I start next week. Things are about to get real!


  1. I am so incredibly happy for you. This is so exciting. Writing and science sound both appealing to me.
    There was this position, within a pharmaceutical company, writing the "pamphlets" they give to medical doctors (so it would involve reading Reviews and Scientific literature, summarizing and putting it together in an easy, catchy way), to which I applied. They told me they wanted someone with a PhD as a minimum requirement so my CV did not cut it. I find it so annoying that companies set this absurd prerequisites because I knew I could do the job perfectly well. I also can't imagine someone who'd already done a PhD would be interested in such a position. If I was a Dr. I would most probably want to continue doing research, whether within a institution/university or company, that is another question. To me this position already felt like something I *could* like, where I could be happy, but it was still a plan B kind of thing. So how can they be so stringent with their conditions?
    I also applied for a media-communications position at EAZA (European Association of Zoos and Aquariums), twice, for different vacancies and it did not work either.
    It can be so frustrating when I feel I am already thinking out of the box, breaking my boundaries, trying further.
    But I wanted to say congratulations not make it about me.
    This sounds like a really cool job and I am so glad it worked out for you!

    1. Thank you, Amanda!

      And that job search experience you are describing... I know exactly how you feel. That's exactly the kind of jobs I encountered and applied for and was rejected from. Believe it or not, there are actually people with PhDs who switch to science writing or medical writing, and they would take a job like the one you described, at least in the beginning. But I agree with you that I don't think you NEED a PhD to do that kind of job.

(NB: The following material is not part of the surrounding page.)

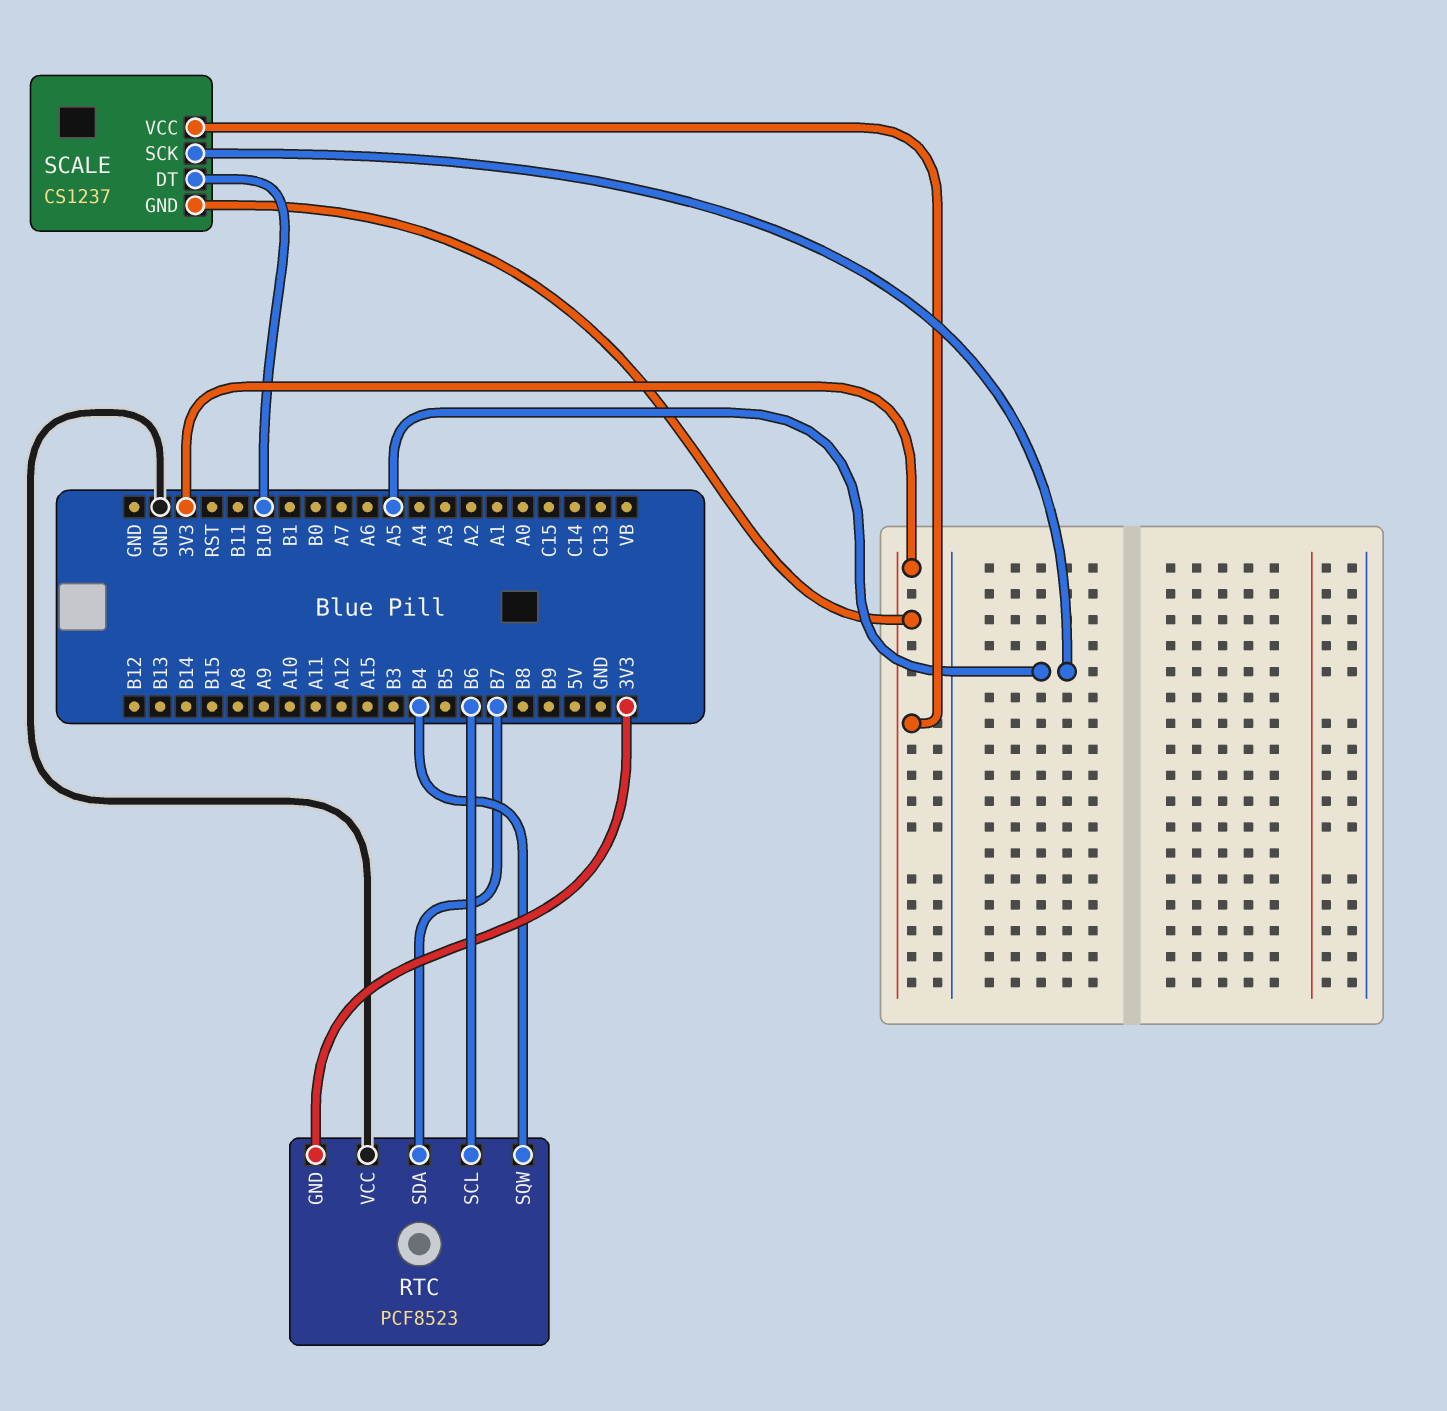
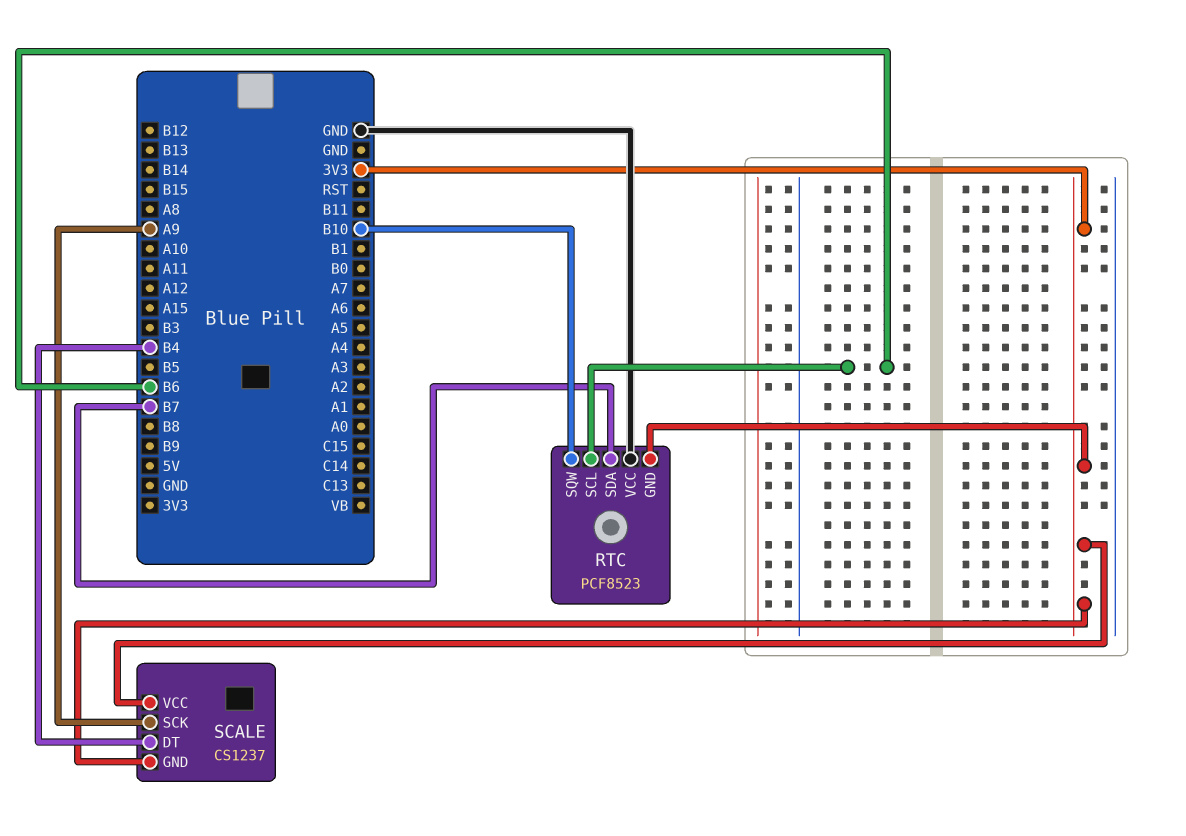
RTC pin SQW: B4 -> B10
SCALE pin DT: B10 -> B4
SCALE pin SCK: A5 -> A9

      It did not work out for me overnight, it took a couple of years and constant applying to jobs and constant rejection. I felt like I kept hitting a brick wall. A while ago, I read on APW (I think it was one of Meg's posts) about how sometimes, you have to go through thousands of rejections before somebody says "yes" to you. I kept that in mind, and it kept me going. I hope you keep going as well, and find your open door soon.

  2. Wow congratulations!! That's fantastic, I'm so happy to hear that your writing on this site might have played a role in landing you this job. I wouldn't be surprised, since it has been fantastic.

    1. Thank you so much, Nina! I'm very excited to start this new journey. :)

  3. Yay, congrats again!!! And great blog as always. A.